Architecture

pikepdf uses pybind11 to bind the C++ interface of QPDF. pybind11 was selected after evaluating Cython, CFFI and SWIG as possible binding solutions.

In addition to bindings pikepdf includes support code written in a mix of C++ and Python, mainly to present a clean Pythonic interface to C++ and implement higher level functionality.

Internals

Internally the package presents a module named pikepdf from which objects can be imported. The C++ extension module is currently named pikepdf._core. Users of pikepdf should not directly access _core since it is an internal interface. In previous versions, this library was named _qpdf.

In general, modules or objects behind an underscore are private (although they may be returned in some situations).

Thread safety

Because of the global interpreter lock (GIL), it is safe to read pikepdf objects across Python threads.
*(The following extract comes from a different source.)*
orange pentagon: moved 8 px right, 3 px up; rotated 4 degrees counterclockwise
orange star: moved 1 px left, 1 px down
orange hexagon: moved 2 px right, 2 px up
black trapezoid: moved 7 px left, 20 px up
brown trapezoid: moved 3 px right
Also because of the GIL, there may not be much performance gain from doing so.

If one or more threads will be modifying pikepdf objects, you will have to coordinate read and write access with a threading.Lock.
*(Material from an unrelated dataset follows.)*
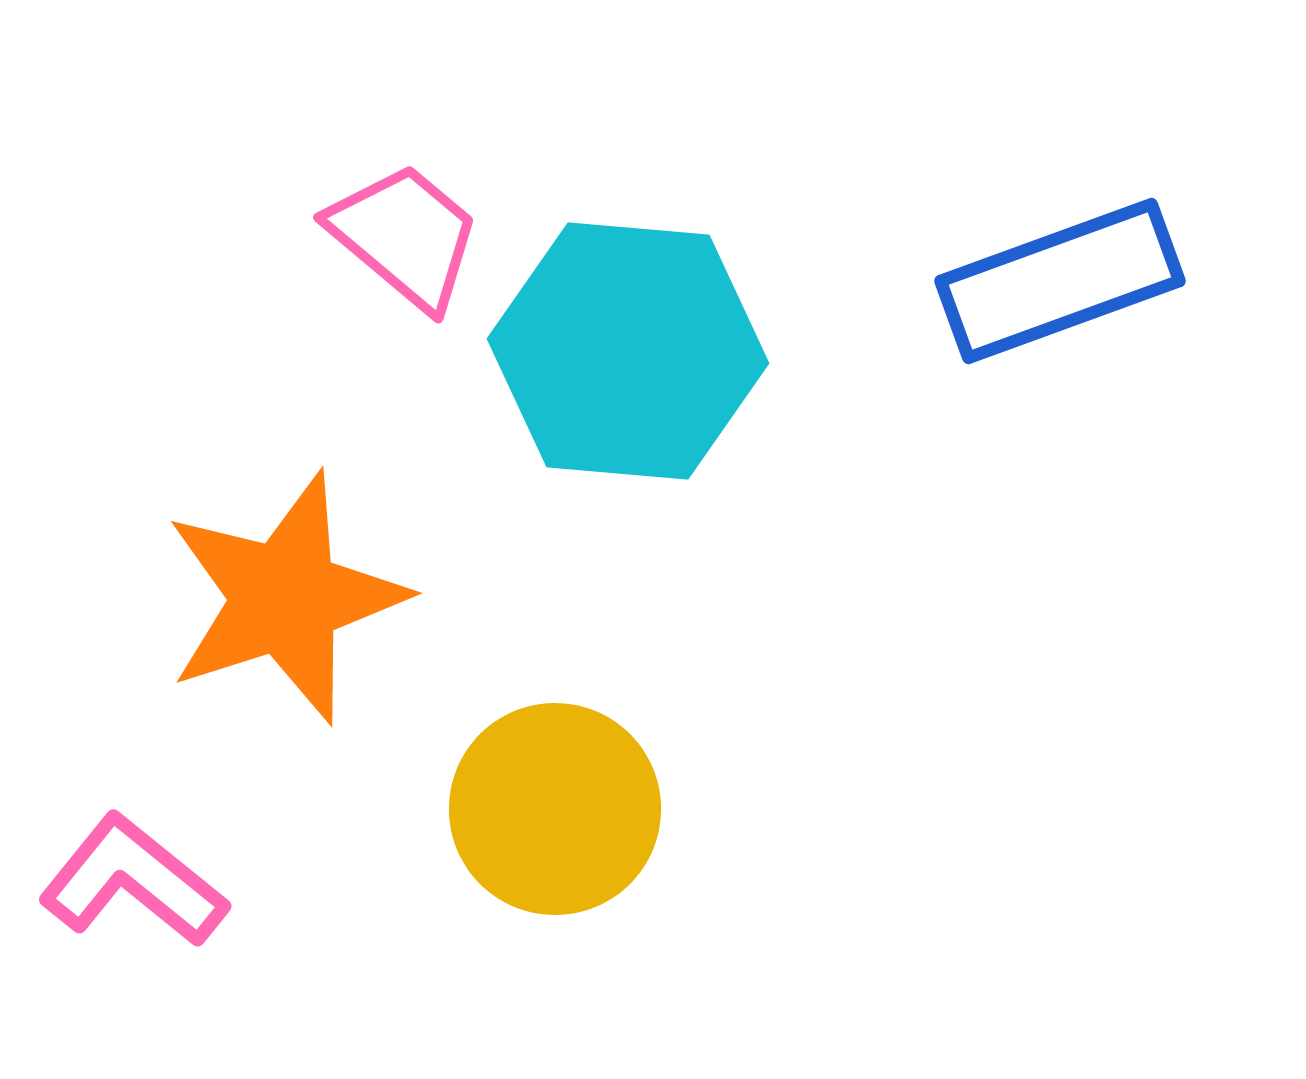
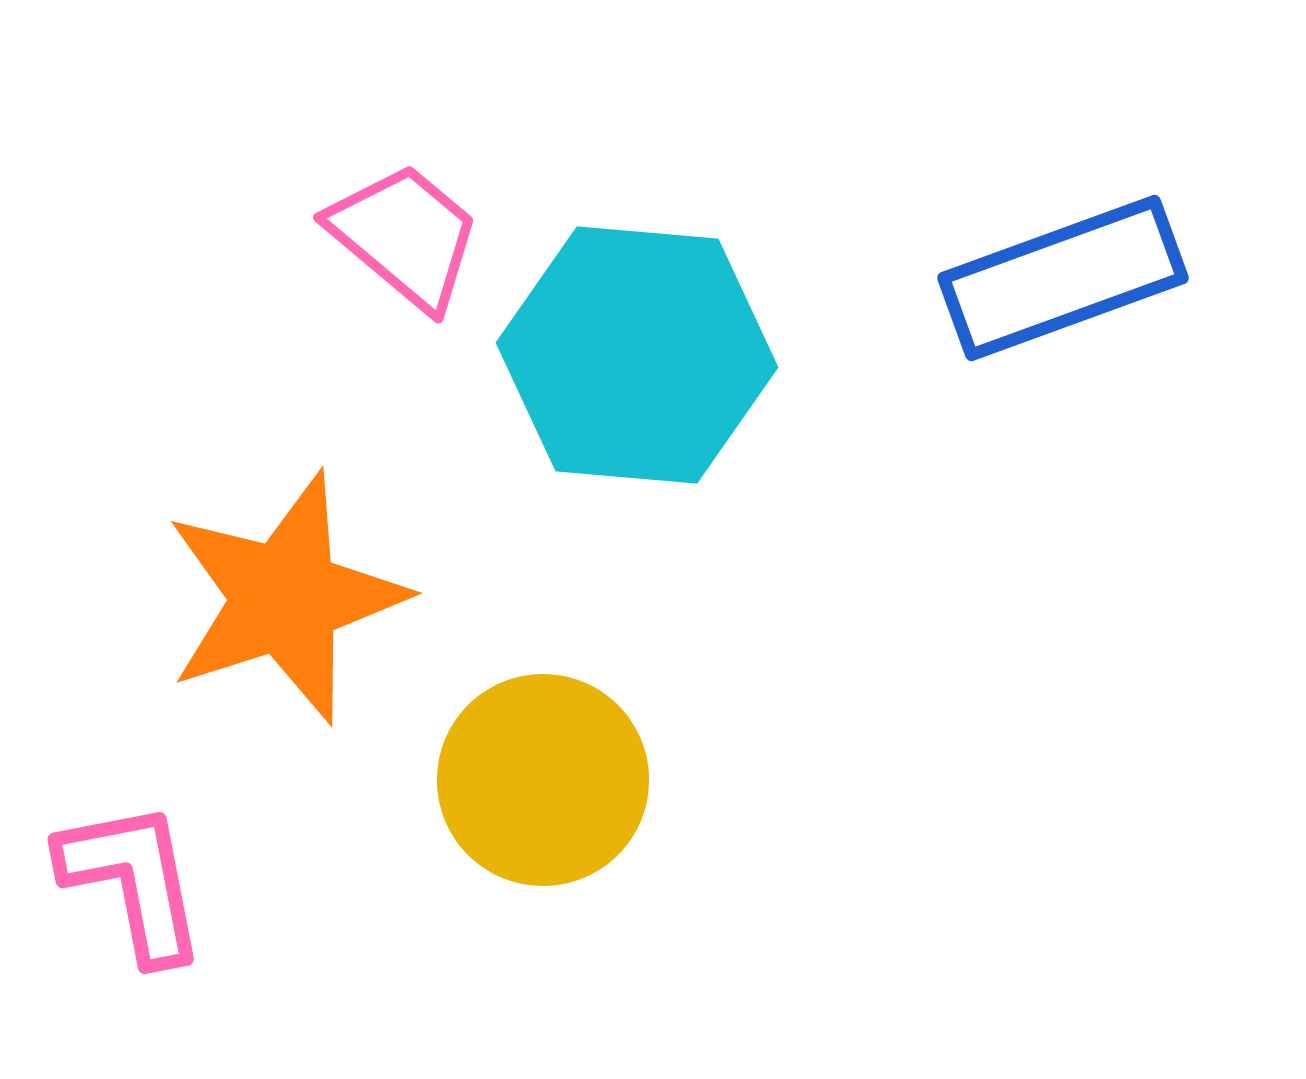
blue rectangle: moved 3 px right, 3 px up
cyan hexagon: moved 9 px right, 4 px down
yellow circle: moved 12 px left, 29 px up
pink L-shape: rotated 40 degrees clockwise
It is not currently possible to pickle pikepdf objects or marshall them across process boundaries (as would be required to use pikepdf in multiprocessing). If this were implemented, it would not be much more efficient than saving a full PDF and sending it to another process. Parallelizing work (for example, by dividing work by PDF pages) can still be achieved by having each worker process open the same file.

File handles

Because of technical limitations in underlying libraries, pikepdf keeps the source PDF file open when a content is copied from it to another PDF, even when all Python variables pointing to the source are removed. If a PDF is being assembled from many sources, then all of those sources are held open in memory.